Present the records below as a numbered list, omitting every blank line.
(Beginning of Input for this task)
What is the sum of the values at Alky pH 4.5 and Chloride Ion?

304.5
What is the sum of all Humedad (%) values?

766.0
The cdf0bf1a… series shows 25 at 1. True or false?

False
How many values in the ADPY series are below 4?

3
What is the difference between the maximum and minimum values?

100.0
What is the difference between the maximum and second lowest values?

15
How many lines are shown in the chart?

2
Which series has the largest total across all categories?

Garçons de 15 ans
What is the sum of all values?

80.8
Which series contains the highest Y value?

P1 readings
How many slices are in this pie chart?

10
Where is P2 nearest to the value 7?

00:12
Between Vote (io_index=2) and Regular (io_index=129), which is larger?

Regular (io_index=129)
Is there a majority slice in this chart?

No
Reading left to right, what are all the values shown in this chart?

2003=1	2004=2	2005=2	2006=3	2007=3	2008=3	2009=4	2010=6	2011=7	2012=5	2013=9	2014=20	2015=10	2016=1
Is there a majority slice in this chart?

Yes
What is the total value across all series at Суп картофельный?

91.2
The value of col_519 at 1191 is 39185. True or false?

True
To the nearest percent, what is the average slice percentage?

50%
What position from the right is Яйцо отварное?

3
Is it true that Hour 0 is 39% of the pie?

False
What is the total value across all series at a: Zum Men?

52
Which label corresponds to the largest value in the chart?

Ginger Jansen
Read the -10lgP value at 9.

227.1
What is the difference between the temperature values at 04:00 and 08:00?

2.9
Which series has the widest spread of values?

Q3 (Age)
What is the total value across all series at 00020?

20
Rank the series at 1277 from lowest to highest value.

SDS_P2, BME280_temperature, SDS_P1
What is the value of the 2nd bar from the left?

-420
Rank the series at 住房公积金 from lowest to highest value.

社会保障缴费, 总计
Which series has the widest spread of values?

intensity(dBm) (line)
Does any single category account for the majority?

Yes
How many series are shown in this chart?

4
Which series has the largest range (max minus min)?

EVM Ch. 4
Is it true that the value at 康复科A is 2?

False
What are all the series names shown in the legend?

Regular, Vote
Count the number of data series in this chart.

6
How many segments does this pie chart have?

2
(End of Input for this task)
◆ Answer box
1. What is the sum of the values at Alky pH 4.5 and Chloride Ion?
2. 304.5
3. What is the sum of all Humedad (%) values?
4. 766.0
5. The cdf0bf1a… series shows 25 at 1. True or false?
6. False
7. How many values in the ADPY series are below 4?
8. 3
9. What is the difference between the maximum and minimum values?
10. 100.0
11. What is the difference between the maximum and second lowest values?
12. 15
13. How many lines are shown in the chart?
14. 2
15. Which series has the largest total across all categories?
16. Garçons de 15 ans
17. What is the sum of all values?
18. 80.8
19. Which series contains the highest Y value?
20. P1 readings
21. How many slices are in this pie chart?
22. 10
23. Where is P2 nearest to the value 7?
24. 00:12
25. Between Vote (io_index=2) and Regular (io_index=129), which is larger?
26. Regular (io_index=129)
27. Is there a majority slice in this chart?
28. No
29. Reading left to right, what are all the values shown in this chart?
30. 2003=1	2004=2	2005=2	2006=3	2007=3	2008=3	2009=4	2010=6	2011=7	2012=5	2013=9	2014=20	2015=10	2016=1
31. Is there a majority slice in this chart?
32. Yes
33. What is the total value across all series at Суп картофельный?
34. 91.2
35. The value of col_519 at 1191 is 39185. True or false?
36. True
37. To the nearest percent, what is the average slice percentage?
38. 50%
39. What position from the right is Яйцо отварное?
40. 3
41. Is it true that Hour 0 is 39% of the pie?
42. False
43. What is the total value across all series at a: Zum Men?
44. 52
45. Which label corresponds to the largest value in the chart?
46. Ginger Jansen
47. Read the -10lgP value at 9.
48. 227.1
49. What is the difference between the temperature values at 04:00 and 08:00?
50. 2.9
51. Which series has the widest spread of values?
52. Q3 (Age)
53. What is the total value across all series at 00020?
54. 20
55. Rank the series at 1277 from lowest to highest value.
56. SDS_P2, BME280_temperature, SDS_P1
57. What is the value of the 2nd bar from the left?
58. -420
59. Rank the series at 住房公积金 from lowest to highest value.
60. 社会保障缴费, 总计
61. Which series has the widest spread of values?
62. intensity(dBm) (line)
63. Does any single category account for the majority?
64. Yes
65. How many series are shown in this chart?
66. 4
67. Which series has the largest range (max minus min)?
68. EVM Ch. 4
69. Is it true that the value at 康复科A is 2?
70. False
71. What are all the series names shown in the legend?
72. Regular, Vote
73. Count the number of data series in this chart.
74. 6
75. How many segments does this pie chart have?
76. 2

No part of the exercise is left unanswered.